#### Directions
Take every line from the entries below that includes the word "disponible" and copy it.

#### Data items
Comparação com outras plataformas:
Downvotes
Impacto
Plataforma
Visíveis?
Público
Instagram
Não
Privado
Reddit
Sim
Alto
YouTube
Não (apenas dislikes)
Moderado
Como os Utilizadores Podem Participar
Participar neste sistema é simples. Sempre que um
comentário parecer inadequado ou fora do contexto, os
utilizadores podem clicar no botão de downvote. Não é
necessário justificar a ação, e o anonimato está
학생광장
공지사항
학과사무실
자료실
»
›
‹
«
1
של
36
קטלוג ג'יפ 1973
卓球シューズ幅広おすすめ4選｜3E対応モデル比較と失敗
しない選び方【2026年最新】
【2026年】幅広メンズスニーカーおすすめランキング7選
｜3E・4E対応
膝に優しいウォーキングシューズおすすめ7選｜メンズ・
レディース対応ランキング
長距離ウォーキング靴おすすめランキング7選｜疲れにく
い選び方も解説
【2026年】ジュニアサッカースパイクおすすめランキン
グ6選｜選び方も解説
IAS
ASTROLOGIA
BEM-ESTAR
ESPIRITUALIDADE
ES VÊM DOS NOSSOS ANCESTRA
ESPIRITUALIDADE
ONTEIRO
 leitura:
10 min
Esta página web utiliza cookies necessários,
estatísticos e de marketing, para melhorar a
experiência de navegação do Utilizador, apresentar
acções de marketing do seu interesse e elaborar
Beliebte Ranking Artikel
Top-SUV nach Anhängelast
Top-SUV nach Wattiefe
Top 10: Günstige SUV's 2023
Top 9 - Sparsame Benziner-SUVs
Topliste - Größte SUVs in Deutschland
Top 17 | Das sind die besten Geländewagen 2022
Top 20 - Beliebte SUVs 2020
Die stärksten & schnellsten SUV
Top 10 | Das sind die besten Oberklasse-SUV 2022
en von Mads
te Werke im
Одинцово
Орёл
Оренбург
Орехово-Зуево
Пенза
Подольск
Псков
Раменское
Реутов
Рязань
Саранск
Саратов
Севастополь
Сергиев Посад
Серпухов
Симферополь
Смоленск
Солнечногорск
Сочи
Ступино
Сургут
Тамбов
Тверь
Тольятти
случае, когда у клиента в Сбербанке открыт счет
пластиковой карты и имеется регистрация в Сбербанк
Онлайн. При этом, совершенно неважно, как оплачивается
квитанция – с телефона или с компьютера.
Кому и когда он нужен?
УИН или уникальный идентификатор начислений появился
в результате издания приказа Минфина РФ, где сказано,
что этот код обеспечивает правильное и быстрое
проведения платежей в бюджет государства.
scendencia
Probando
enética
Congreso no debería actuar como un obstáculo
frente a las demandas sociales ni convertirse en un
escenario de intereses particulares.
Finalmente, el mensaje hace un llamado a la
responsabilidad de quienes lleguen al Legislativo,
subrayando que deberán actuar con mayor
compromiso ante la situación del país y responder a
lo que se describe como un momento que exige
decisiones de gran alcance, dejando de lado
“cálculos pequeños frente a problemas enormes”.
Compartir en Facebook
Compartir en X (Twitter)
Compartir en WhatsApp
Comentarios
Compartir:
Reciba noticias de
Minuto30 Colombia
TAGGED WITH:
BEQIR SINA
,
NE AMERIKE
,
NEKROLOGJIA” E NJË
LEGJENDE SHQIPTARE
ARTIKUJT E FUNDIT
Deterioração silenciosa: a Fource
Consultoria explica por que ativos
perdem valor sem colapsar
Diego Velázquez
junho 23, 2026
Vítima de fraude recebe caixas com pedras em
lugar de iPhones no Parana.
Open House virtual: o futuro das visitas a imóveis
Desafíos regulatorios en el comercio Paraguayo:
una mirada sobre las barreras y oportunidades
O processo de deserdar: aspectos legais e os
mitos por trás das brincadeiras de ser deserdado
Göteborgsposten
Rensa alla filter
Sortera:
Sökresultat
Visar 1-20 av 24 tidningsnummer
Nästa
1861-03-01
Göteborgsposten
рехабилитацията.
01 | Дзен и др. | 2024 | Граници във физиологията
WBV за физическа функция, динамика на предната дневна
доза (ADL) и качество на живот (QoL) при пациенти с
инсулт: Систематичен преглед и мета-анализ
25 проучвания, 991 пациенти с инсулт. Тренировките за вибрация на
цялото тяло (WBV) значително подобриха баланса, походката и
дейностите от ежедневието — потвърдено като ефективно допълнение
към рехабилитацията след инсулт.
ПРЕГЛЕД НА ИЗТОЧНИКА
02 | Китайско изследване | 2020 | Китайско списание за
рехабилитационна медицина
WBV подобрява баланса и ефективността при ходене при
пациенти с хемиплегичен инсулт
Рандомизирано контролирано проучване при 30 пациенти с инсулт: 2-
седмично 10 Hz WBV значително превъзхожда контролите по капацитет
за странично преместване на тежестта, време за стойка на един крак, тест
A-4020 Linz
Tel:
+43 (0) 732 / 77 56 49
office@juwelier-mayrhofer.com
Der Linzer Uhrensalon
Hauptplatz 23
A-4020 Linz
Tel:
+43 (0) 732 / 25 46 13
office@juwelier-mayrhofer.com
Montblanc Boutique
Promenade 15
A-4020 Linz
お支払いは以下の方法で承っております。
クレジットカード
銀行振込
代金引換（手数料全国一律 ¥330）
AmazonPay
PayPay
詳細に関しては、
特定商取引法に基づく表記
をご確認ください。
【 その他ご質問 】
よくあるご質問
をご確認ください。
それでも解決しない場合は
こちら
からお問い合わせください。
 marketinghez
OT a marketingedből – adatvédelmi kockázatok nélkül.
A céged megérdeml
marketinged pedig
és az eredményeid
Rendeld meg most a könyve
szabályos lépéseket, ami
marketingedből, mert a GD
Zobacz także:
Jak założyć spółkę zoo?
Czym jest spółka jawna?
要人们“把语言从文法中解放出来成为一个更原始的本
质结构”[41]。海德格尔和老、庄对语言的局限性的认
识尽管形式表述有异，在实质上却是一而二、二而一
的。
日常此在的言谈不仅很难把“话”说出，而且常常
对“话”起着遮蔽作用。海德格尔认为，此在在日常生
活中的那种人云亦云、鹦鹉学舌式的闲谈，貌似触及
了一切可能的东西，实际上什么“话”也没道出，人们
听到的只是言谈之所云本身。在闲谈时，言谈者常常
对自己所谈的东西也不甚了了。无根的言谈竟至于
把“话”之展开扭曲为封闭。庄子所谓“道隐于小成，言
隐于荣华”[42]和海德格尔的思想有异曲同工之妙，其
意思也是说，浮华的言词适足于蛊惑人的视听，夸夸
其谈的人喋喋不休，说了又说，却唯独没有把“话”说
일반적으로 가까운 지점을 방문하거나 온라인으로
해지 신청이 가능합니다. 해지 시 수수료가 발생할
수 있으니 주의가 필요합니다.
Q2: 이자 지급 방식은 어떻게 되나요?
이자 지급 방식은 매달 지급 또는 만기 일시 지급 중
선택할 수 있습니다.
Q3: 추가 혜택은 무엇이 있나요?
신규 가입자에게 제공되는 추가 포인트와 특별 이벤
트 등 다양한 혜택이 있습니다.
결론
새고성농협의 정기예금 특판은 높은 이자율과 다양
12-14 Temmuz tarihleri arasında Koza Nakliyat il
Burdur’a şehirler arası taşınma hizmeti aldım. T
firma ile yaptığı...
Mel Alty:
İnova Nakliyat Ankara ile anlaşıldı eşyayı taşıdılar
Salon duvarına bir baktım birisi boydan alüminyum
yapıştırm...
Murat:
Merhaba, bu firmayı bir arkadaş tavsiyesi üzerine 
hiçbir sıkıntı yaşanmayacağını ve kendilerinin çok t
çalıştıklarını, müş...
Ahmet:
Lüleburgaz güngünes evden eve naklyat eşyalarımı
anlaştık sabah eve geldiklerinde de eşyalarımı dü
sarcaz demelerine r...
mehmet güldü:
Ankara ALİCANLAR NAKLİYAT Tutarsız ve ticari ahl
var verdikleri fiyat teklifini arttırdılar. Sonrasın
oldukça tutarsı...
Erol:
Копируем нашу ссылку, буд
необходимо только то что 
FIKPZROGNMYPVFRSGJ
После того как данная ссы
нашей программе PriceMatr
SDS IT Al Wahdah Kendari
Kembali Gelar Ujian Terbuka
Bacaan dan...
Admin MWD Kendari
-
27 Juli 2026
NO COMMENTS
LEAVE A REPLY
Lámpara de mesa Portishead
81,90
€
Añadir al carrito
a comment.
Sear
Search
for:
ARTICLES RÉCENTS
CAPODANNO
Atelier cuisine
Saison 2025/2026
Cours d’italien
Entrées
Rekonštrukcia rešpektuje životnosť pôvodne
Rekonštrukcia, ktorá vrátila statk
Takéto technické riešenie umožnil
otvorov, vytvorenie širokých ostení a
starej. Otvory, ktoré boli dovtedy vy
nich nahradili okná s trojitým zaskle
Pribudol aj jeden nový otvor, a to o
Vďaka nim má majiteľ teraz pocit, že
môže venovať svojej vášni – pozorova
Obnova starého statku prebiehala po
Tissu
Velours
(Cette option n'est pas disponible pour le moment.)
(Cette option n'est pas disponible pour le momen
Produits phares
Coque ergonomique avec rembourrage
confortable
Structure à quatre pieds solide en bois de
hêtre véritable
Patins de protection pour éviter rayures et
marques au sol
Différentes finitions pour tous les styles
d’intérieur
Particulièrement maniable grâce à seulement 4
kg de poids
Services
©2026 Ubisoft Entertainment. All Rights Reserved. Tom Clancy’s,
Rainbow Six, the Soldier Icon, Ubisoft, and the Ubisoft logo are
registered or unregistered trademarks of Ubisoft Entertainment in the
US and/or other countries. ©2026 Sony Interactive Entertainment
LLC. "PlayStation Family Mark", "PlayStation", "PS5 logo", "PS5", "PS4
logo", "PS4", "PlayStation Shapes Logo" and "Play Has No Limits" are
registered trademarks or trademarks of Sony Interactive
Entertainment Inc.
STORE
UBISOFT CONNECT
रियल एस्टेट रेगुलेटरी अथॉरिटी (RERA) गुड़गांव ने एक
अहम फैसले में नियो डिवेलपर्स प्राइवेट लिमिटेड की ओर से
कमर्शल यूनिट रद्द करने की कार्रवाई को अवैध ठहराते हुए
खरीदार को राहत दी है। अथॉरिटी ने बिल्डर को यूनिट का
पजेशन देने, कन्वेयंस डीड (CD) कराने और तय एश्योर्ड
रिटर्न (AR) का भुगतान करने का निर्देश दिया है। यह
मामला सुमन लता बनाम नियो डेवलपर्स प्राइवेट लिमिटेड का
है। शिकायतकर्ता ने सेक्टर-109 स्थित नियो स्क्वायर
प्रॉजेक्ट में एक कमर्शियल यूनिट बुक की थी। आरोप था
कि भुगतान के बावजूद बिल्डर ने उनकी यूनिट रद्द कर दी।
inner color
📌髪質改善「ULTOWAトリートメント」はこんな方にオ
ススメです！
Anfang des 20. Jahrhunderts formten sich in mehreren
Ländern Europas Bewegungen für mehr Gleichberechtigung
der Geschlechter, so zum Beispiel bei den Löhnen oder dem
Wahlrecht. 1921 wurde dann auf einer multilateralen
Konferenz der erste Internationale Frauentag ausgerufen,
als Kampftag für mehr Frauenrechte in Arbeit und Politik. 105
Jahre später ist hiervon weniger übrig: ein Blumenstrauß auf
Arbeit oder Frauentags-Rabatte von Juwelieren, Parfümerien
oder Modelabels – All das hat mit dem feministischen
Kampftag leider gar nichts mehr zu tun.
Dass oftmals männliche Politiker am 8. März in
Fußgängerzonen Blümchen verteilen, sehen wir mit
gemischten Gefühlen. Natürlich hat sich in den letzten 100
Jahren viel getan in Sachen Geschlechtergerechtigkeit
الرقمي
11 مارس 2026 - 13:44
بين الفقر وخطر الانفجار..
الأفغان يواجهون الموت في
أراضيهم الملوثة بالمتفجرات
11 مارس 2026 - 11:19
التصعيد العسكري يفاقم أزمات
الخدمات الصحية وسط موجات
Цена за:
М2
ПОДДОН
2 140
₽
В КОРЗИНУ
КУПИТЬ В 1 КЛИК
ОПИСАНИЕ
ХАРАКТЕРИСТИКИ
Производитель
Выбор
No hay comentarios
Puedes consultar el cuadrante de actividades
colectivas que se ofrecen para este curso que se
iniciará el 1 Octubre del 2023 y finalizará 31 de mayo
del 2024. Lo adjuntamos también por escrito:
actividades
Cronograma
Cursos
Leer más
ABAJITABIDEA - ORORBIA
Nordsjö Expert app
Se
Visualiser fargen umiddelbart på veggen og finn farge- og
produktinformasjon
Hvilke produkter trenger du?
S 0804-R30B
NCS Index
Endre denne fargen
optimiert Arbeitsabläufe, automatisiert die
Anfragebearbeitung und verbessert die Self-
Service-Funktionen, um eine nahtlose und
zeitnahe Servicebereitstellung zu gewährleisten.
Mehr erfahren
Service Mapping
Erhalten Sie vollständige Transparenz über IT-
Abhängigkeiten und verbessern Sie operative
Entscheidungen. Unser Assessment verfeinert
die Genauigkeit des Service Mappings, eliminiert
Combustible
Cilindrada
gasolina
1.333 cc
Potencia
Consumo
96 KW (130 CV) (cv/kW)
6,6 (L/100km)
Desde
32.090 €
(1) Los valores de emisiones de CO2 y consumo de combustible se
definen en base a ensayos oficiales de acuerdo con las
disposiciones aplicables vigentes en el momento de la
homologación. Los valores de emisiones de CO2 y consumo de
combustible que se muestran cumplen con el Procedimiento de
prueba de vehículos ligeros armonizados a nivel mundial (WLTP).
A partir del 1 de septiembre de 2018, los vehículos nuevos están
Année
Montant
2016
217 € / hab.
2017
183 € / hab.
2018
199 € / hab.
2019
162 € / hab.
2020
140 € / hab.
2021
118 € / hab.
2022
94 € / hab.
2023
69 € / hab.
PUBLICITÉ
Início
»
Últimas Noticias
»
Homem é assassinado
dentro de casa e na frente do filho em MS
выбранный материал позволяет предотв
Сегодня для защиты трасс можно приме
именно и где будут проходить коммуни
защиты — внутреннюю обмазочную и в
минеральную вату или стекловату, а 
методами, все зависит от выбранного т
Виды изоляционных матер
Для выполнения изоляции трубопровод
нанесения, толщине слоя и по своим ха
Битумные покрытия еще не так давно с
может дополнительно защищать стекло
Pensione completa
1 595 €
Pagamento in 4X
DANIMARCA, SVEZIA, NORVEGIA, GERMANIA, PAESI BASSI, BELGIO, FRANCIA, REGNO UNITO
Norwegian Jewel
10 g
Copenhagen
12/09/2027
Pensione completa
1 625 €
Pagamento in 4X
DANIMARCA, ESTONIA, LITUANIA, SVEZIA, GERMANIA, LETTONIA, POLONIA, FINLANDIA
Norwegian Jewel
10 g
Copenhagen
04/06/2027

#### Output of the task
(Cette option n'est pas disponible pour le moment.)
(Cette option n'est pas disponible pour le momen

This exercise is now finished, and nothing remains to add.